What do we want? Distribution with strong consistency! When do we want it? Faster than the speed of consistency protocols! Well, according to the traditional wisdom, that puts us in a bit of a bind. In this week’s papers on Eris and Fuzzylog, we see two different takes on distribution that attempt to give us what we want in return for relaxing some of the things (namely, consistency at the log replication layer and single total ordering) we always thought we needed.
Eris is a system for high-performance distributed transaction processing, named after the Greek goddess of discord. We get it, we get it – coordination protocols are so painful that we’re eschewing the governance metaphors altogether and throwing our lot in with the bad guys.
Eris clients send transactions directly to replicas, which use a quorum based protocol with a designated learner replica whose job it is to execute transactions synchronously (while the others just log it for asynchronous execution). However, Eris is unique in that it can execute independent transactions without any coordination, leveraging a sequencer (recall CORFU and Tango) that operates at the datacenter layer. This enables the system to provide uniquely high throughput and low latency distributed transactions.
With Eris, datacenters use multi-stamps to order independent transactions (e.g. focused, atomic updates across multiple shards) via multi-sequencing, a network-level abstraction that ensures every replica in the system gets the update message in a consistent order. More complex transactions (i.e. ones that depend on non-local reads in order to write) are implemented in two stages, with a preliminary transaction that gathers all the read dependencies, and a follow-up transaction that wraps up the rest.
I liked the idea of combining the strengths of the network together with those of the application layer. For instance, in Eris, a failure coordinator is used for recovery, guarding against lost messages and delivery errors. In the case of a network failure, when a replica misses a message, the failure coordinator pings the other replicas to get the missing transaction and sends it to the replicas who need it.

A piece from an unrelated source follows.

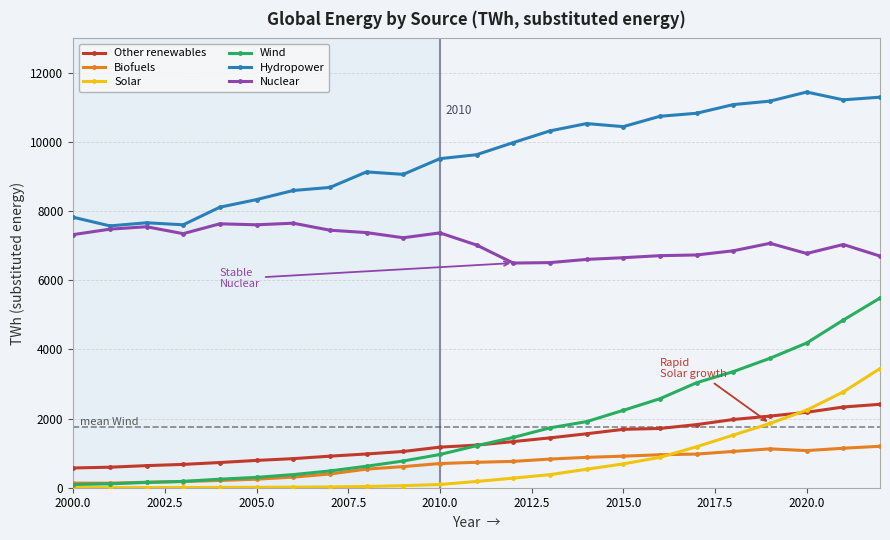

Is this an area chart (filled region under the line)?

No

If it can’t get a copy from the other replicas, it tells all of the replicas to drop that transaction.
Dapple is a system that stores a distributed shared log abstraction that calls to mind CORFU and Tango, but that is partially ordered and relaxes the requirement for system-wide total order. In so doing, it boasts linear scalability, causal+ consistency (as described in the COPS paper), and network partition tolerance, without increasing code complexity or chucking convenient system semantics.
As we have seen in these prior readings, the single total ordering of the shared log abstraction is a powerful and convenient thing to build on top of; offering ACID transactions and a simple, coherent application layer. That’s why people implement Paxos & it’s variants even when it’s very painful. As we’ve seen from our project to implement ePaxos, effectuating a system that has a single total ordering is quite difficult to do.

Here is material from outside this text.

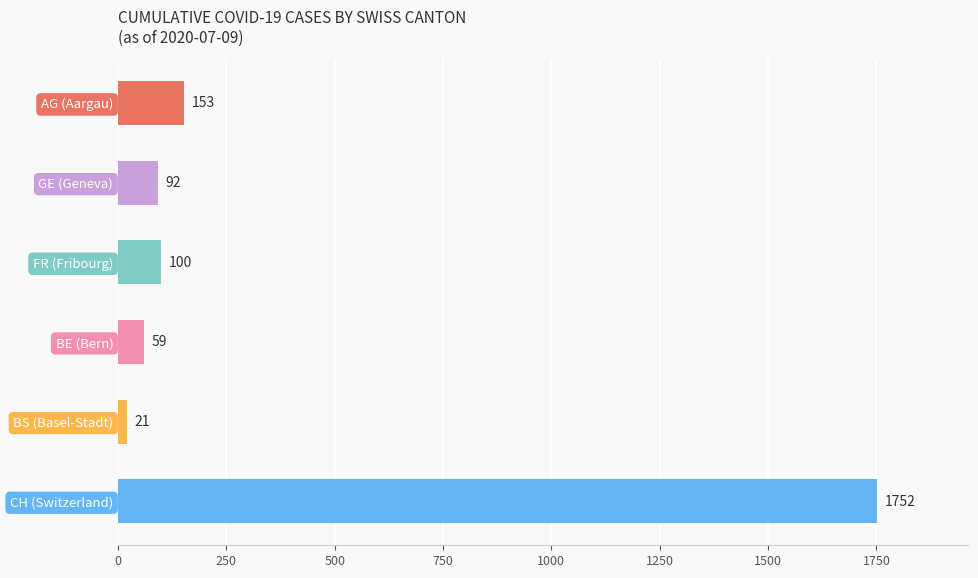

List the labels in order of value, largest first.

CH (Switzerland), AG (Aargau), FR (Fribourg), GE (Geneva), BE (Bern), BS (Basel-Stadt)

We have also seen some alternative approaches, such as in CORFU and Tango, with the independent sequencer (picture the ticket dispenser at the deli, but for slots in the log) and sneaky junk-filling routines used to impose that total ordering. However, we began to suspect that it might be difficult to scale that sequencer model beyond rather small clusters, hypothesizing penalities as networks became more physically dispersed, and bandwidth became less reliable.
Fuzzylog takes a new path, weakening consistency across shards that are very geographically dispersed so that regions won’t require the aggressive coordination of something like a sequencer. But it shards data in such a way as to supports atomicity across shards while also allowing for concurrent updates at different shards.
How do they do this? Well, it means that the log isn’t a line anymore, it’s a graph. The nodes (essentially blocks/batches of operations, I think) of the directed, acyclic graph log are composed of chains of commits related by geographic locality, and color-coded by region. The regional subgraphs are not disjoint, they have edges that denote causality (causal+) between operations to a single color across regions, and each region is aware of the nodes in every other region (but might have a stale view of them).
From the experimental results, I got the impression there would be a bit of a sweet spot in terms of the amount of sharding with Fuzzylog. On the one hand, not enough partitioning led to overloaded servers, while on the other hand, instincts suggest that after sharding across too many distant regions, the staleness of local copies of remote data might start to impact the user experience of the application, particularly if we expect geographically dispersed users to be interacting much with each other’s data.